◆ Your instructions
Please report every line in the material below where the word "کنید" is found.

◆ Data records

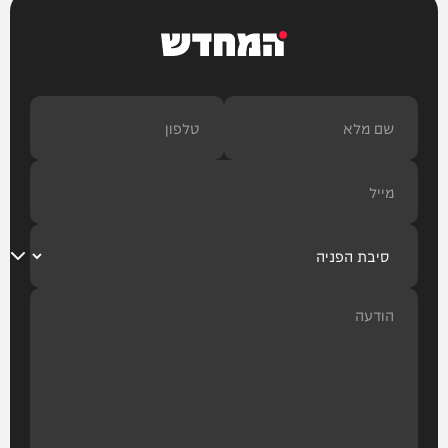
המחדש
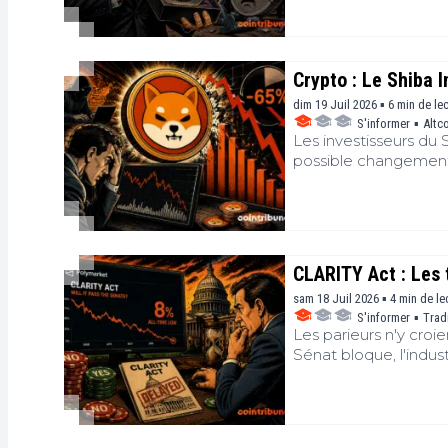
Crypto : Le Shiba I
dim 19 Juil 2026 ▪ 6 min de le
S'informer
▪
Altc
Les investisseurs du 
possible changement
une activité à long t
routiniers entraînent
memecoin.
CLARITY Act : Les 
sam 18 Juil 2026 ▪ 4 min de le
S'informer
▪
Trad
Les parieurs n'y croi
Sénat bloque, l'indus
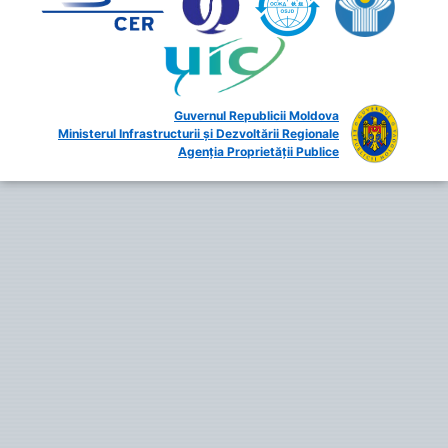
Guvernul Republicii Moldova
Ministerul Infrastructurii și Dezvoltării Regionale
Agenția Proprietății Publice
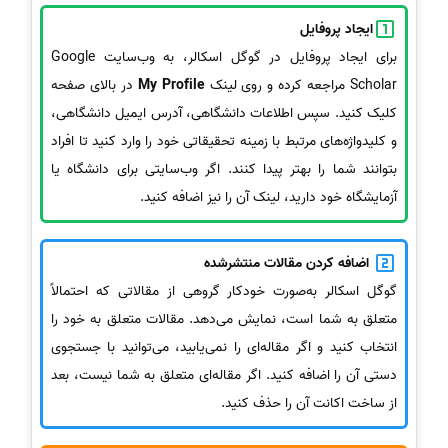
ایجاد پروفایل
برای ایجاد پروفایل در گوگل اسکالر، به وب‌سایت Google
Scholar مراجعه کرده و روی لینک
My Profile
در بالای صفحه
کلیک کنید. سپس اطلاعات دانشگاهی، آدرس ایمیل دانشگاهی،
و کلیدواژه‌های مرتبط با زمینه تحقیقاتی خود را وارد کنید تا افراد
بتوانند شما را بهتر پیدا کنند. اگر وب‌سایتی برای دانشگاه یا
آزمایشگاه خود دارید، لینک آن را نیز اضافه کنید.
اضافه کردن مقالات منتشرشده
گوگل اسکالر به‌صورت خودکار گروهی از مقالاتی که احتمالاً
متعلق به شما است، نمایش می‌دهد. مقالات متعلق به خود را
انتخاب کنید و اگر مقاله‌ای را نمی‌یابید، می‌توانید با جستجوی
دستی آن را اضافه کنید. اگر مقاله‌ای متعلق به شما نیست، بعد
از ساخت اکانت آن را حذف کنید.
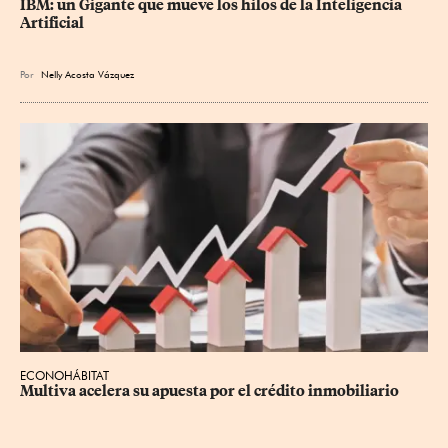
IBM: un Gigante que mueve los hilos de la Inteligencia 
Artificial
Por
Nelly Acosta Vázquez
ECONOHÁBITAT
Multiva acelera su apuesta por el crédito inmobiliario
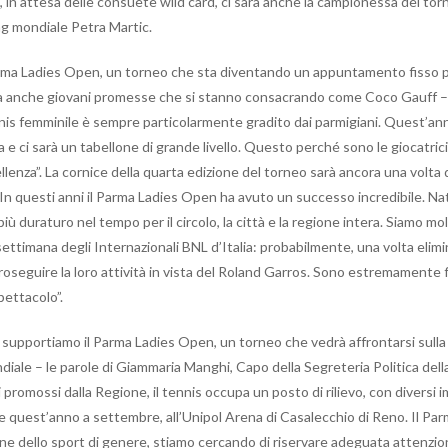
 in attesa delle consuete wild card, ci sarà anche la campionessa del tor
ing mondiale Petra Martic.
arma Ladies Open, un torneo che sta diventando un appuntamento fisso per
 ma anche giovani promesse che si stanno consacrando come Coco Gauff – 
nnis femminile è sempre particolarmente gradito dai parmigiani. Quest’ann
a e ci sarà un tabellone di grande livello. Questo perché sono le giocatri
llenza”. La cornice della quarta edizione del torneo sarà ancora una volta 
n questi anni il Parma Ladies Open ha avuto un successo incredibile. Na
uraturo nel tempo per il circolo, la città e la regione intera. Siamo mol
ettimana degli Internazionali BNL d’Italia: probabilmente, una volta elim
oseguire la loro attività in vista del Roland Garros. Sono estremamente f
pettacolo”.
upportiamo il Parma Ladies Open, un torneo che vedrà affrontarsi sulla 
iale – le parole di Giammaria Manghi, Capo della Segreteria Politica dell
promossi dalla Regione, il tennis occupa un posto di rilievo, con diversi i
 quest’anno a settembre, all’Unipol Arena di Casalecchio di Reno. Il Pa
zione dello sport di genere, stiamo cercando di riservare adeguata attenzion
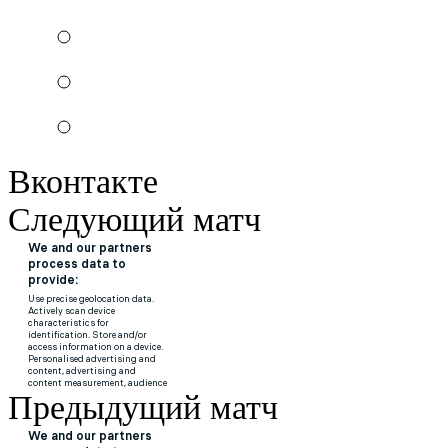
Вконтакте
Следующий матч
Предыдущий матч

◆ Problem solution
کلیک کنید. سپس اطلاعات دانشگاهی، آدرس ایمیل دانشگاهی،
و کلیدواژه‌های مرتبط با زمینه تحقیقاتی خود را وارد کنید تا افراد
آزمایشگاه خود دارید، لینک آن را نیز اضافه کنید.
انتخاب کنید و اگر مقاله‌ای را نمی‌یابید، می‌توانید با جستجوی
دستی آن را اضافه کنید. اگر مقاله‌ای متعلق به شما نیست، بعد
از ساخت اکانت آن را حذف کنید.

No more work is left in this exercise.